▸ Tasks to complete:
(a) Could you output the passage of the blog excerpt on John's Gospel from "To these old-time" up to and including "asking them questions.", word for word?
(b) Can you go on with the blog excerpt on John's Gospel from the point where it stops?

16. The author closes by saying he has written the Gospel in order "that ye might believe that Jesus is the Christ, the Son of God" (20:31).


The next step will be to go back into the Old Testament and the intertestamental apocalyptic literature to get a more solid idea of what precisely "Messiah" meant to the Jews of Jesus' time. (I have already discussed what it meant to the Samaritans.) Then I will (I hope) be prepared to tackle the big question: Why did Jesus claim to be the Messiah, and what did he mean by that claim?

Wednesday, January 15, 2020

Further thoughts on Jesus at Jacob's well

Woman at the Well, Jun Jamosmos

Because everything has more than one meaning . . .

Jacob's well represents tradition, our spiritual heritage, everything that was revealed in the distant past and has been handed down to us. In days of old, when giants walked the earth, certain of our fathers dug down even to the waters of truth, from which we today may drink, provided we have something to draw with. To try to duplicate their feat on our own would be foolhardy, and anyway, why reinvent the wheel? Art thou greater than our father Jacob? Gimme that old-time religion, it's good enough for me.

To these old-time wells came even Jesus himself and said, "Give me to drink." Even Jesus himself scorned not to sit at the feet of the doctors, both hearing them and asking them questions.

But Jesus went further, because he was greater than Father Jacob -- and he challenged us to be greater still. ("He that believeth on me, the works that I do shall he do also; and greater works than these shall he do.") To him, the corn of God's revealed word was not merely something to consume -- for man doth not live by bread alone -- but to plant, that it may bring forth fruit an hundredfold. Vary the metaphor from food to drink, and we have the well of water within oneself, springing up unto everlasting life.

"The hour cometh," said Jesus, "when ye shall neither in this mountain, nor yet at Jerusalem, worship the Father. But the hour cometh, and now is, when the true worshippers shall worship the Father in spirit and in truth: for the Father seeketh such to worship him."

He was announcing the end of temples, the end of holy sites, the end of ritualized or institutional worship -- not that those things are bad, but the hour cometh, and now is, when they are simply no longer possible. When Jesus prophesied the destruction of the Temple, his words had a meaning beyond the literal. It was the idea of the Temple that would, inexorably, be destroyed -- leaving spirit and truth as the only viable modes of worship.

The key thing about spirit is that it is active and creative, as opposed to passive and receptive matter -- and it is in this sense that "God is a spirit," and that they who worship him must (now) be spirits, too. Only what is done in spirit can be done in truth, since truth is a property of free and creative thought, the prerogative of spirits. Nothing secondhand, nothing abstract, nothing institutionalized can be true in the fullest sense; the law came by Moses, but grace and truth by Jesus Christ.

Tuesday, January 14, 2020

The Samaritan understanding of the Messiah


My post on Jesus and the Samaritan woman raised the question of whether the Samaritans really used the term Messiah, and if so what they meant by it. A bit of digging led me to what I was looking for: a slim volume entitled The Messianic Hope of the Samaritans, consisting of a 1906 letter by Jacob ben Aaron, High Priest of the Samaritans, together with his responses to some specific questions put to him by his Protestant correspondents. I quote some relevant passages.

▸ Data to examine:
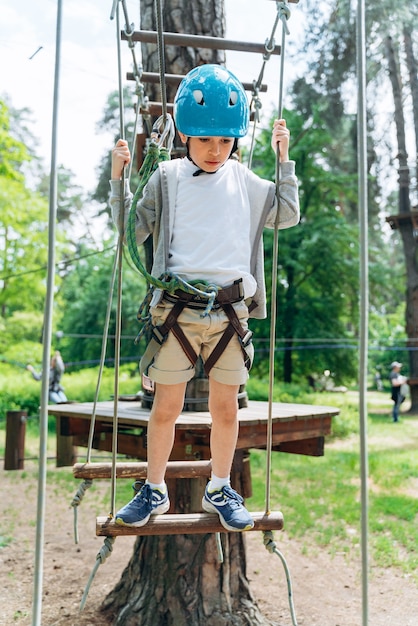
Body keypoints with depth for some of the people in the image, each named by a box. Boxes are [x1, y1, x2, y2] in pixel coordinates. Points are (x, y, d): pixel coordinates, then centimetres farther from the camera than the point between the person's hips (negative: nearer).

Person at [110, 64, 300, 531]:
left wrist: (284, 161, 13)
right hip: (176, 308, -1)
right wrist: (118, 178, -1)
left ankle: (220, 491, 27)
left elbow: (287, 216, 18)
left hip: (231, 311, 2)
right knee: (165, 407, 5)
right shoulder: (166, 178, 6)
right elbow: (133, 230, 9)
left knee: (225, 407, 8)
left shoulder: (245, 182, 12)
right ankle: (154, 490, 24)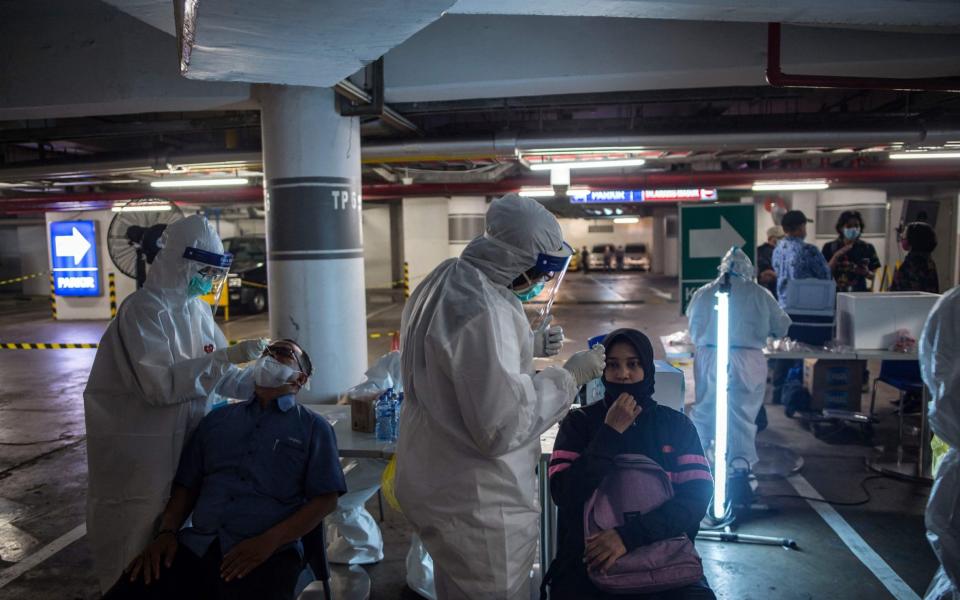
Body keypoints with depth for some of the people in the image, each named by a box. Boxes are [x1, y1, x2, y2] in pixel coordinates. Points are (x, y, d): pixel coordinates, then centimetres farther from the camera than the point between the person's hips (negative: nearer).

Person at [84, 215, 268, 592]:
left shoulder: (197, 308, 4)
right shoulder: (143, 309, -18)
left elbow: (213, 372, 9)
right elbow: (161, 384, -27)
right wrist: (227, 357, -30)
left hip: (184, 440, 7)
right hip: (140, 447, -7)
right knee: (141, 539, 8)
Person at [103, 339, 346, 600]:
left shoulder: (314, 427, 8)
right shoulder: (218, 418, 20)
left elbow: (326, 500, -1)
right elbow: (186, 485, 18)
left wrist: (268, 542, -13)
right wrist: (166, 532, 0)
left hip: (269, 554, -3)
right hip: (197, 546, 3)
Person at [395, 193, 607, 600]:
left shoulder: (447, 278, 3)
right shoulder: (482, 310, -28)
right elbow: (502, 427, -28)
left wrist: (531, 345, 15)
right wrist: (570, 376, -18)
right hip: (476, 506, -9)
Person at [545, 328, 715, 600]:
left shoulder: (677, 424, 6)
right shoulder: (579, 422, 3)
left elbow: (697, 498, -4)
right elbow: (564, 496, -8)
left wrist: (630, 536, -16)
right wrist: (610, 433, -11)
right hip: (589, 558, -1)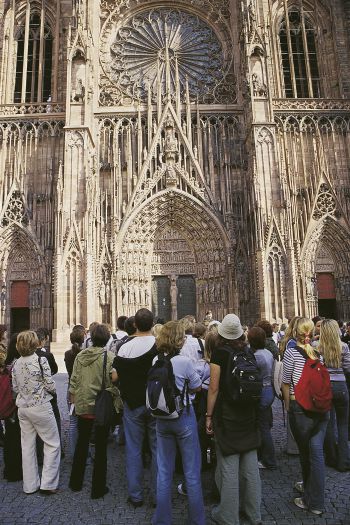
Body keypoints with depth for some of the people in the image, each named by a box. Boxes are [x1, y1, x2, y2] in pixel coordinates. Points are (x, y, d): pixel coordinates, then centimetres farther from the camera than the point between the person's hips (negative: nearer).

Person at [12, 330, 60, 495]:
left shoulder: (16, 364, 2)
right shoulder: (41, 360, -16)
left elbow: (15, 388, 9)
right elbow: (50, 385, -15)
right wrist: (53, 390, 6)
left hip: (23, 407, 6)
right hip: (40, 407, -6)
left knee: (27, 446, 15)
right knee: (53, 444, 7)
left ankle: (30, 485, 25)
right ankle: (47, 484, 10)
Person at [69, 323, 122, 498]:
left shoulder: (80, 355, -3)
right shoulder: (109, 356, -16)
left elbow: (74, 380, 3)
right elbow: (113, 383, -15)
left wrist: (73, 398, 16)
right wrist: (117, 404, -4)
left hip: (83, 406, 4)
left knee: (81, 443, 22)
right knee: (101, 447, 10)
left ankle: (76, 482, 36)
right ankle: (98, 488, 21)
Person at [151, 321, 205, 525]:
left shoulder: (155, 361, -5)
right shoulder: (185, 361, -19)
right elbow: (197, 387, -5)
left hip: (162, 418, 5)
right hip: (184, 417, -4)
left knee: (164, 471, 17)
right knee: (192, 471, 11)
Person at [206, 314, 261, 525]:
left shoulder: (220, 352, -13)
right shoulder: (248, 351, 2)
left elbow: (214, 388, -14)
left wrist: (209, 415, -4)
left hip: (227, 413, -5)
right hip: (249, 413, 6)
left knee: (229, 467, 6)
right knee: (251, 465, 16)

▸ Numbered answers:
(a)
To these old-time wells came even Jesus himself and said, "Give me to drink." Even Jesus himself scorned not to sit at the feet of the doctors, both hearing them and asking them questions.

(b)
The reference concerning the establishment of the Second Kingdom, affirming the appearance of "THBH" [Taheb] or a Prophet at the end of time of whose appearance we have a promise, is found in Ex. xx, in the last verses, which are not found in the Torah of the Jews. It reads, "They said well. Let their consciences uphold my fear, and the keeping of my commandment, all the time: so that it may be done well unto them and their children. I shall set up for them a prophet from among their brethren, like unto thee, and I shall put my words into his mouth and he shall speak to them all that I command him. And it shall be that the man who harkens not to the words which he speaks, I shall make him thereto responsible." These words concern the prophet in whose coming we believe. Again, "The prophet who dares to address words in my name and speaks what I have not commanded him, and he that speaks in the name of foreign gods shall be killed." The same is stated again in Deuteronomy, as also one may find in the Torah of the Jews, Deut. xviii. 15.
This passage from Deuteronomy (duplicated, apparently, in the Samaritan version of Exodus), is the sole scriptural basis for the belief in the Taheb.

The High Priest explains, with numerous scriptural quotations (and some rather strained interpretations!) that the primary role of this prophet will be to restore Israel to power in their ancestral lands, where they will rule over everything from the Nile to the Euphrates. He then lists the signs by which the prophet -- or Messiah -- may be known.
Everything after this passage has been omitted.